| Input material |
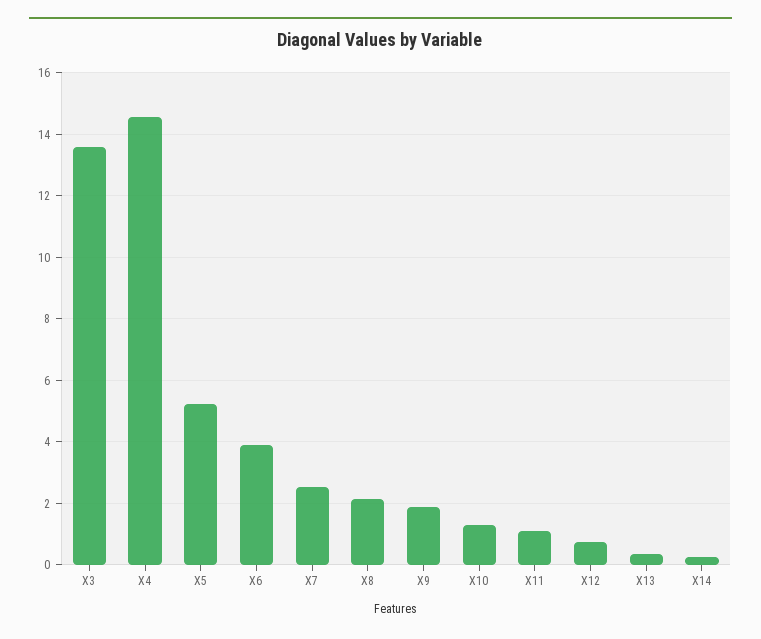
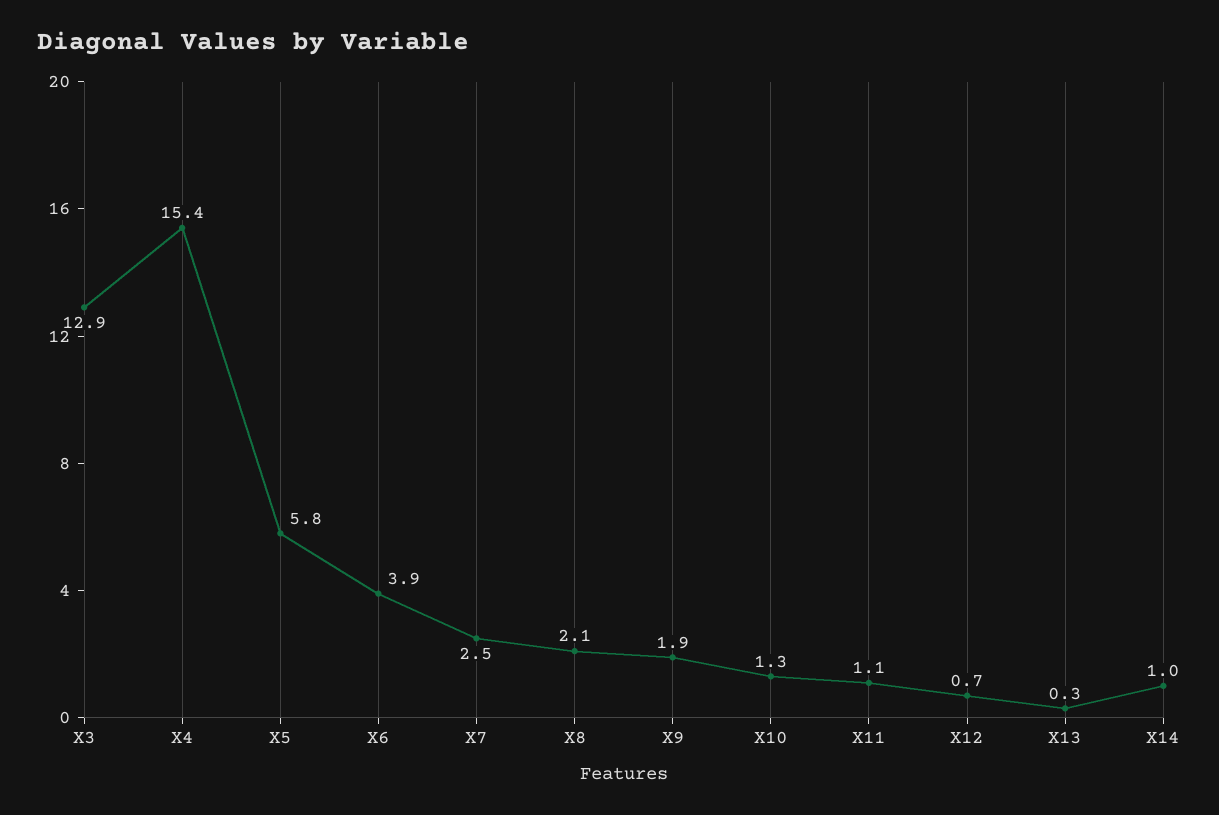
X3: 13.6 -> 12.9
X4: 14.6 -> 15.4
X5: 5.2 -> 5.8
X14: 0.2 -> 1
--
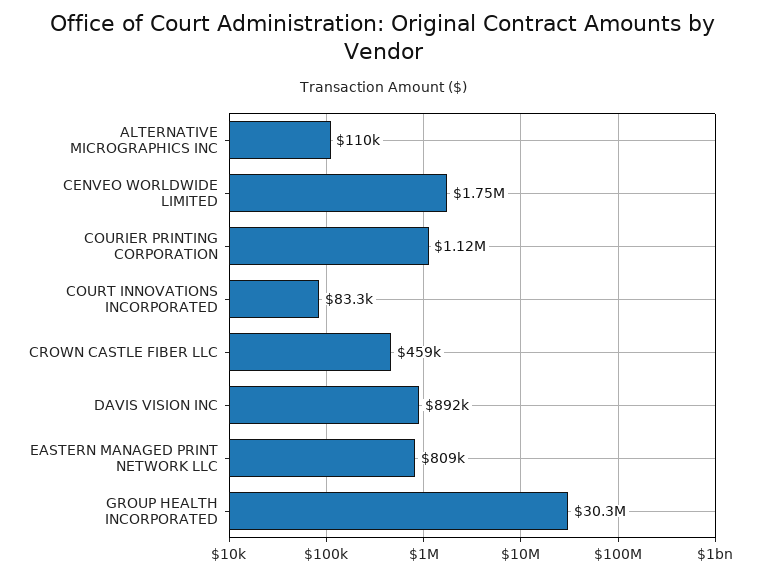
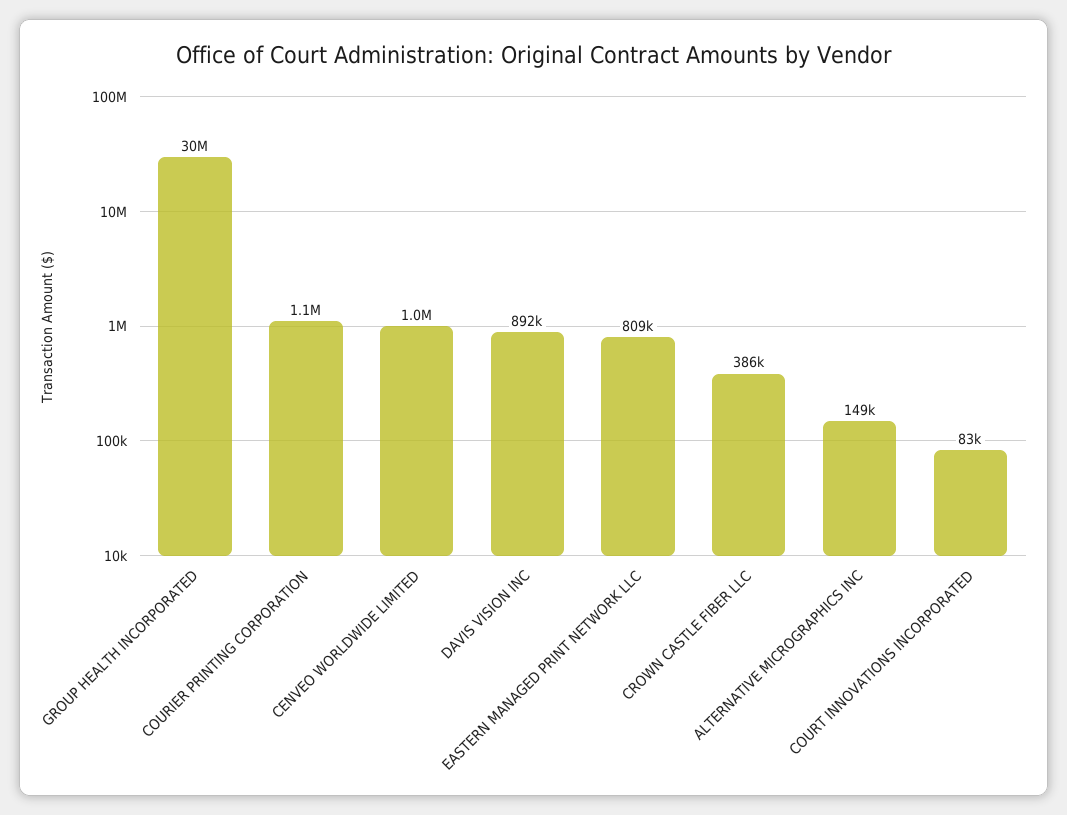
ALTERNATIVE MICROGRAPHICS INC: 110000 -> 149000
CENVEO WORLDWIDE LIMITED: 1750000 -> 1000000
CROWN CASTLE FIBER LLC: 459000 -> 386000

| Task objective |
In the entries above, the lines from the one bearing "ALTERNATIVE MICROGRAPHICS INC: 110000" up to and including the one bearing "CROWN CASTLE FIBER LLC: 459000 -> 386000" should be transcribed exactly; no other line is wanted.

| Written solution |
ALTERNATIVE MICROGRAPHICS INC: 110000 -> 149000
CENVEO WORLDWIDE LIMITED: 1750000 -> 1000000
CROWN CASTLE FIBER LLC: 459000 -> 386000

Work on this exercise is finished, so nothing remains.